The snotty use of “politically correct” did not come from the right wing initially but rather from women who were fed up with having to obey a party line or face criticism.

The phrase, “feminism is the theory, lesbianism is the practice” may not have killed second wave feminism but it was deeply harmful.

I was involved with the Women’s Building in Los Angeles.  I took classes there.  I watched as the whole Wicca/New Age stuff replaced the idea of working for serious political change.

I was a photographer.  I would have liked to earn a living at it.  The women artists I met  at the Women’s Building wound up taking classes about finding the goddess within.

I took classes on money hoping to learn how to apply for grants from places like the NEA.  Instead the classes taught me about self-affirmations.

Mary Daly wove this fantasy and at the same time was a major force in the separatist movement that was about disengagement from society and the formation of these cult like collectives.

It sometimes seems at though the real feminists left things like “women’s studies” for Law School, Medicine, Art School etc.

Add in Dworkin and Mackinnon along with a few others touted as leading voices.  Tell women they have been brainwashed by male supremacist socialization and that instead they should give their lives over to a cult and you have a prescription for the destruction of a movement.

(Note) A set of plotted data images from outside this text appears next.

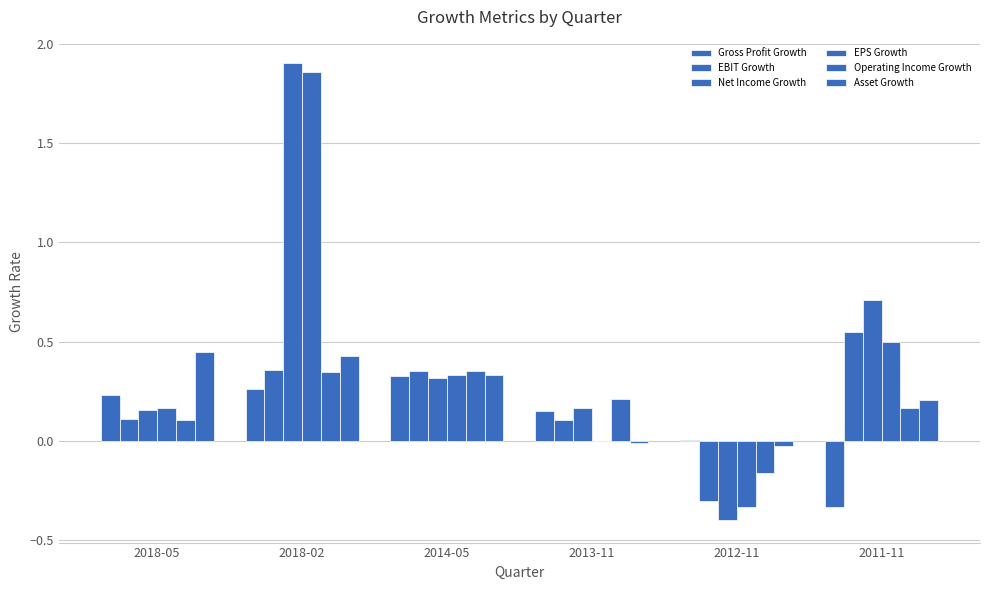

What is the label of the 3rd bar from the right?

2013-11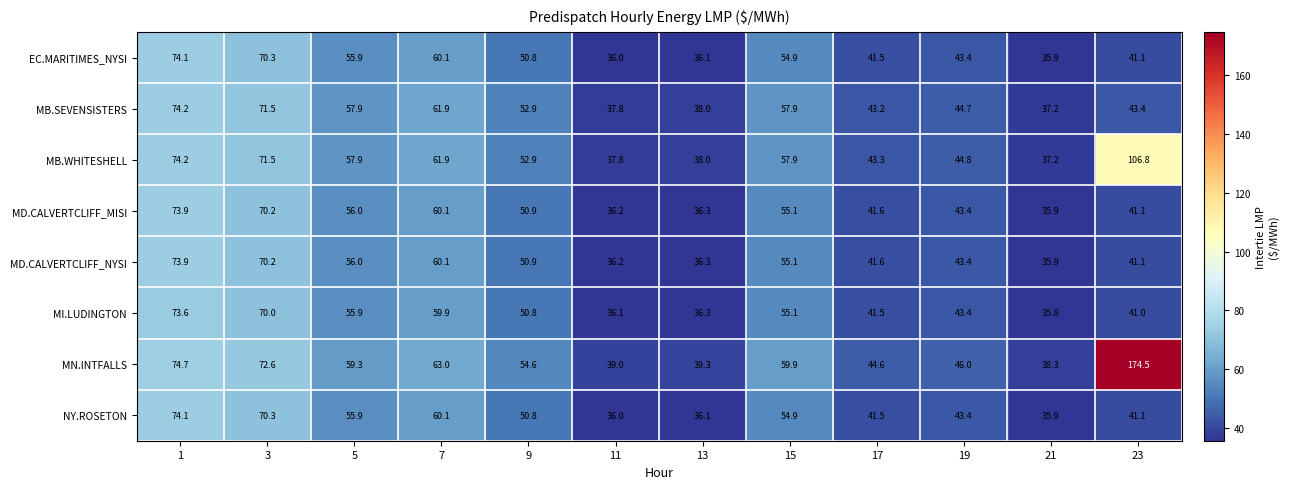

What is the difference between the MB.WHITESHELL values at 5 and 7?

4.0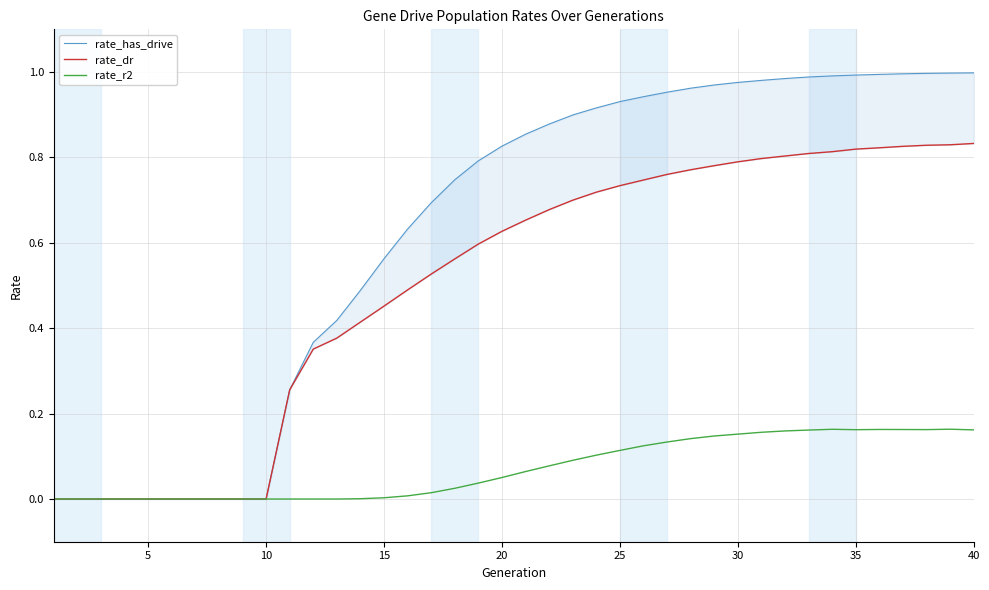

True or false: rate_r2 has a value of 0.1 at 35.

False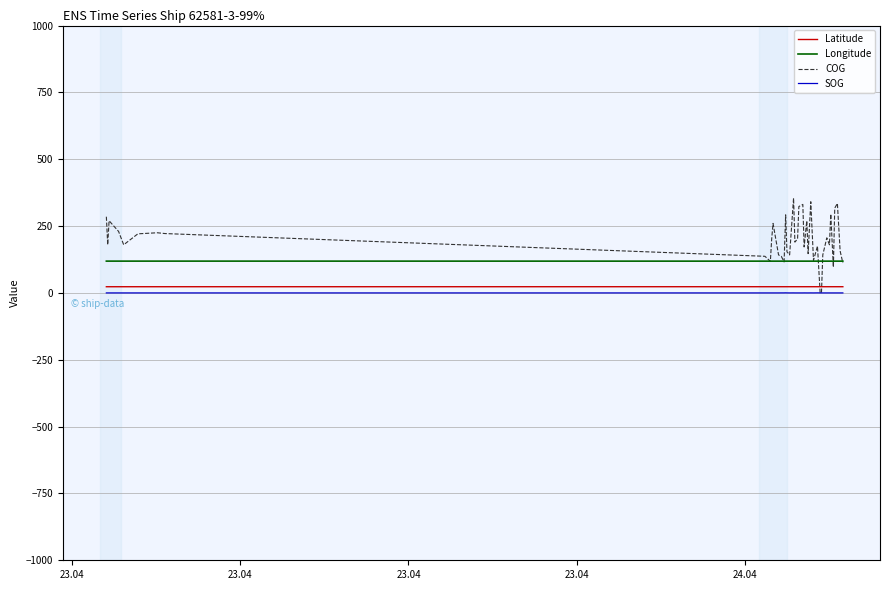

Which series has the widest spread of values?

COG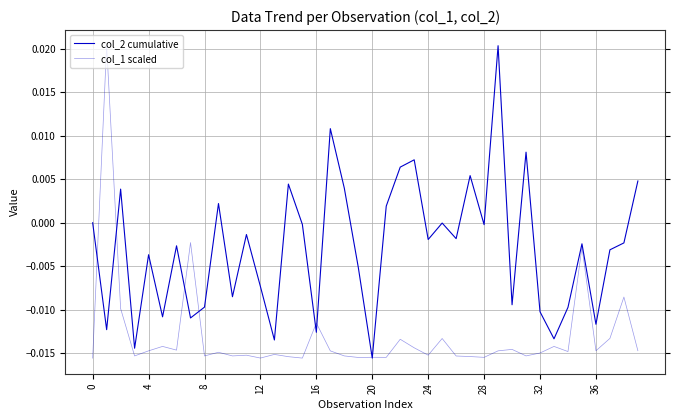

Does the chart have visible grid lines?

Yes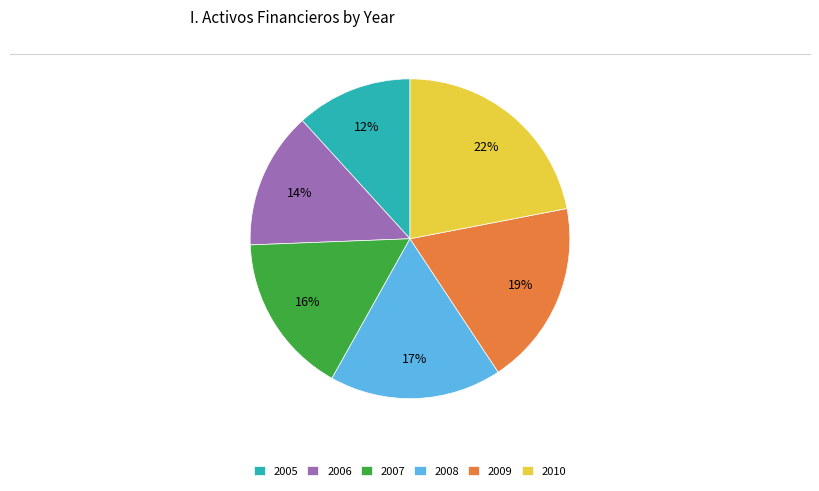

True or false: 2007 accounts for 16% of the total.

True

While Daly and others described themselves as radical feminists they had little in common with the real radical feminists of the late 1960s and 70s because rather than working for societal change they buried themselves in increasingly alienated fields of academic endeavor where all outside criticism was denounced.

While this isolating in a cult never resulted in the self destruction of say a People’s Temple (Jim Jones) it did help turn feminism into something to be ridiculed.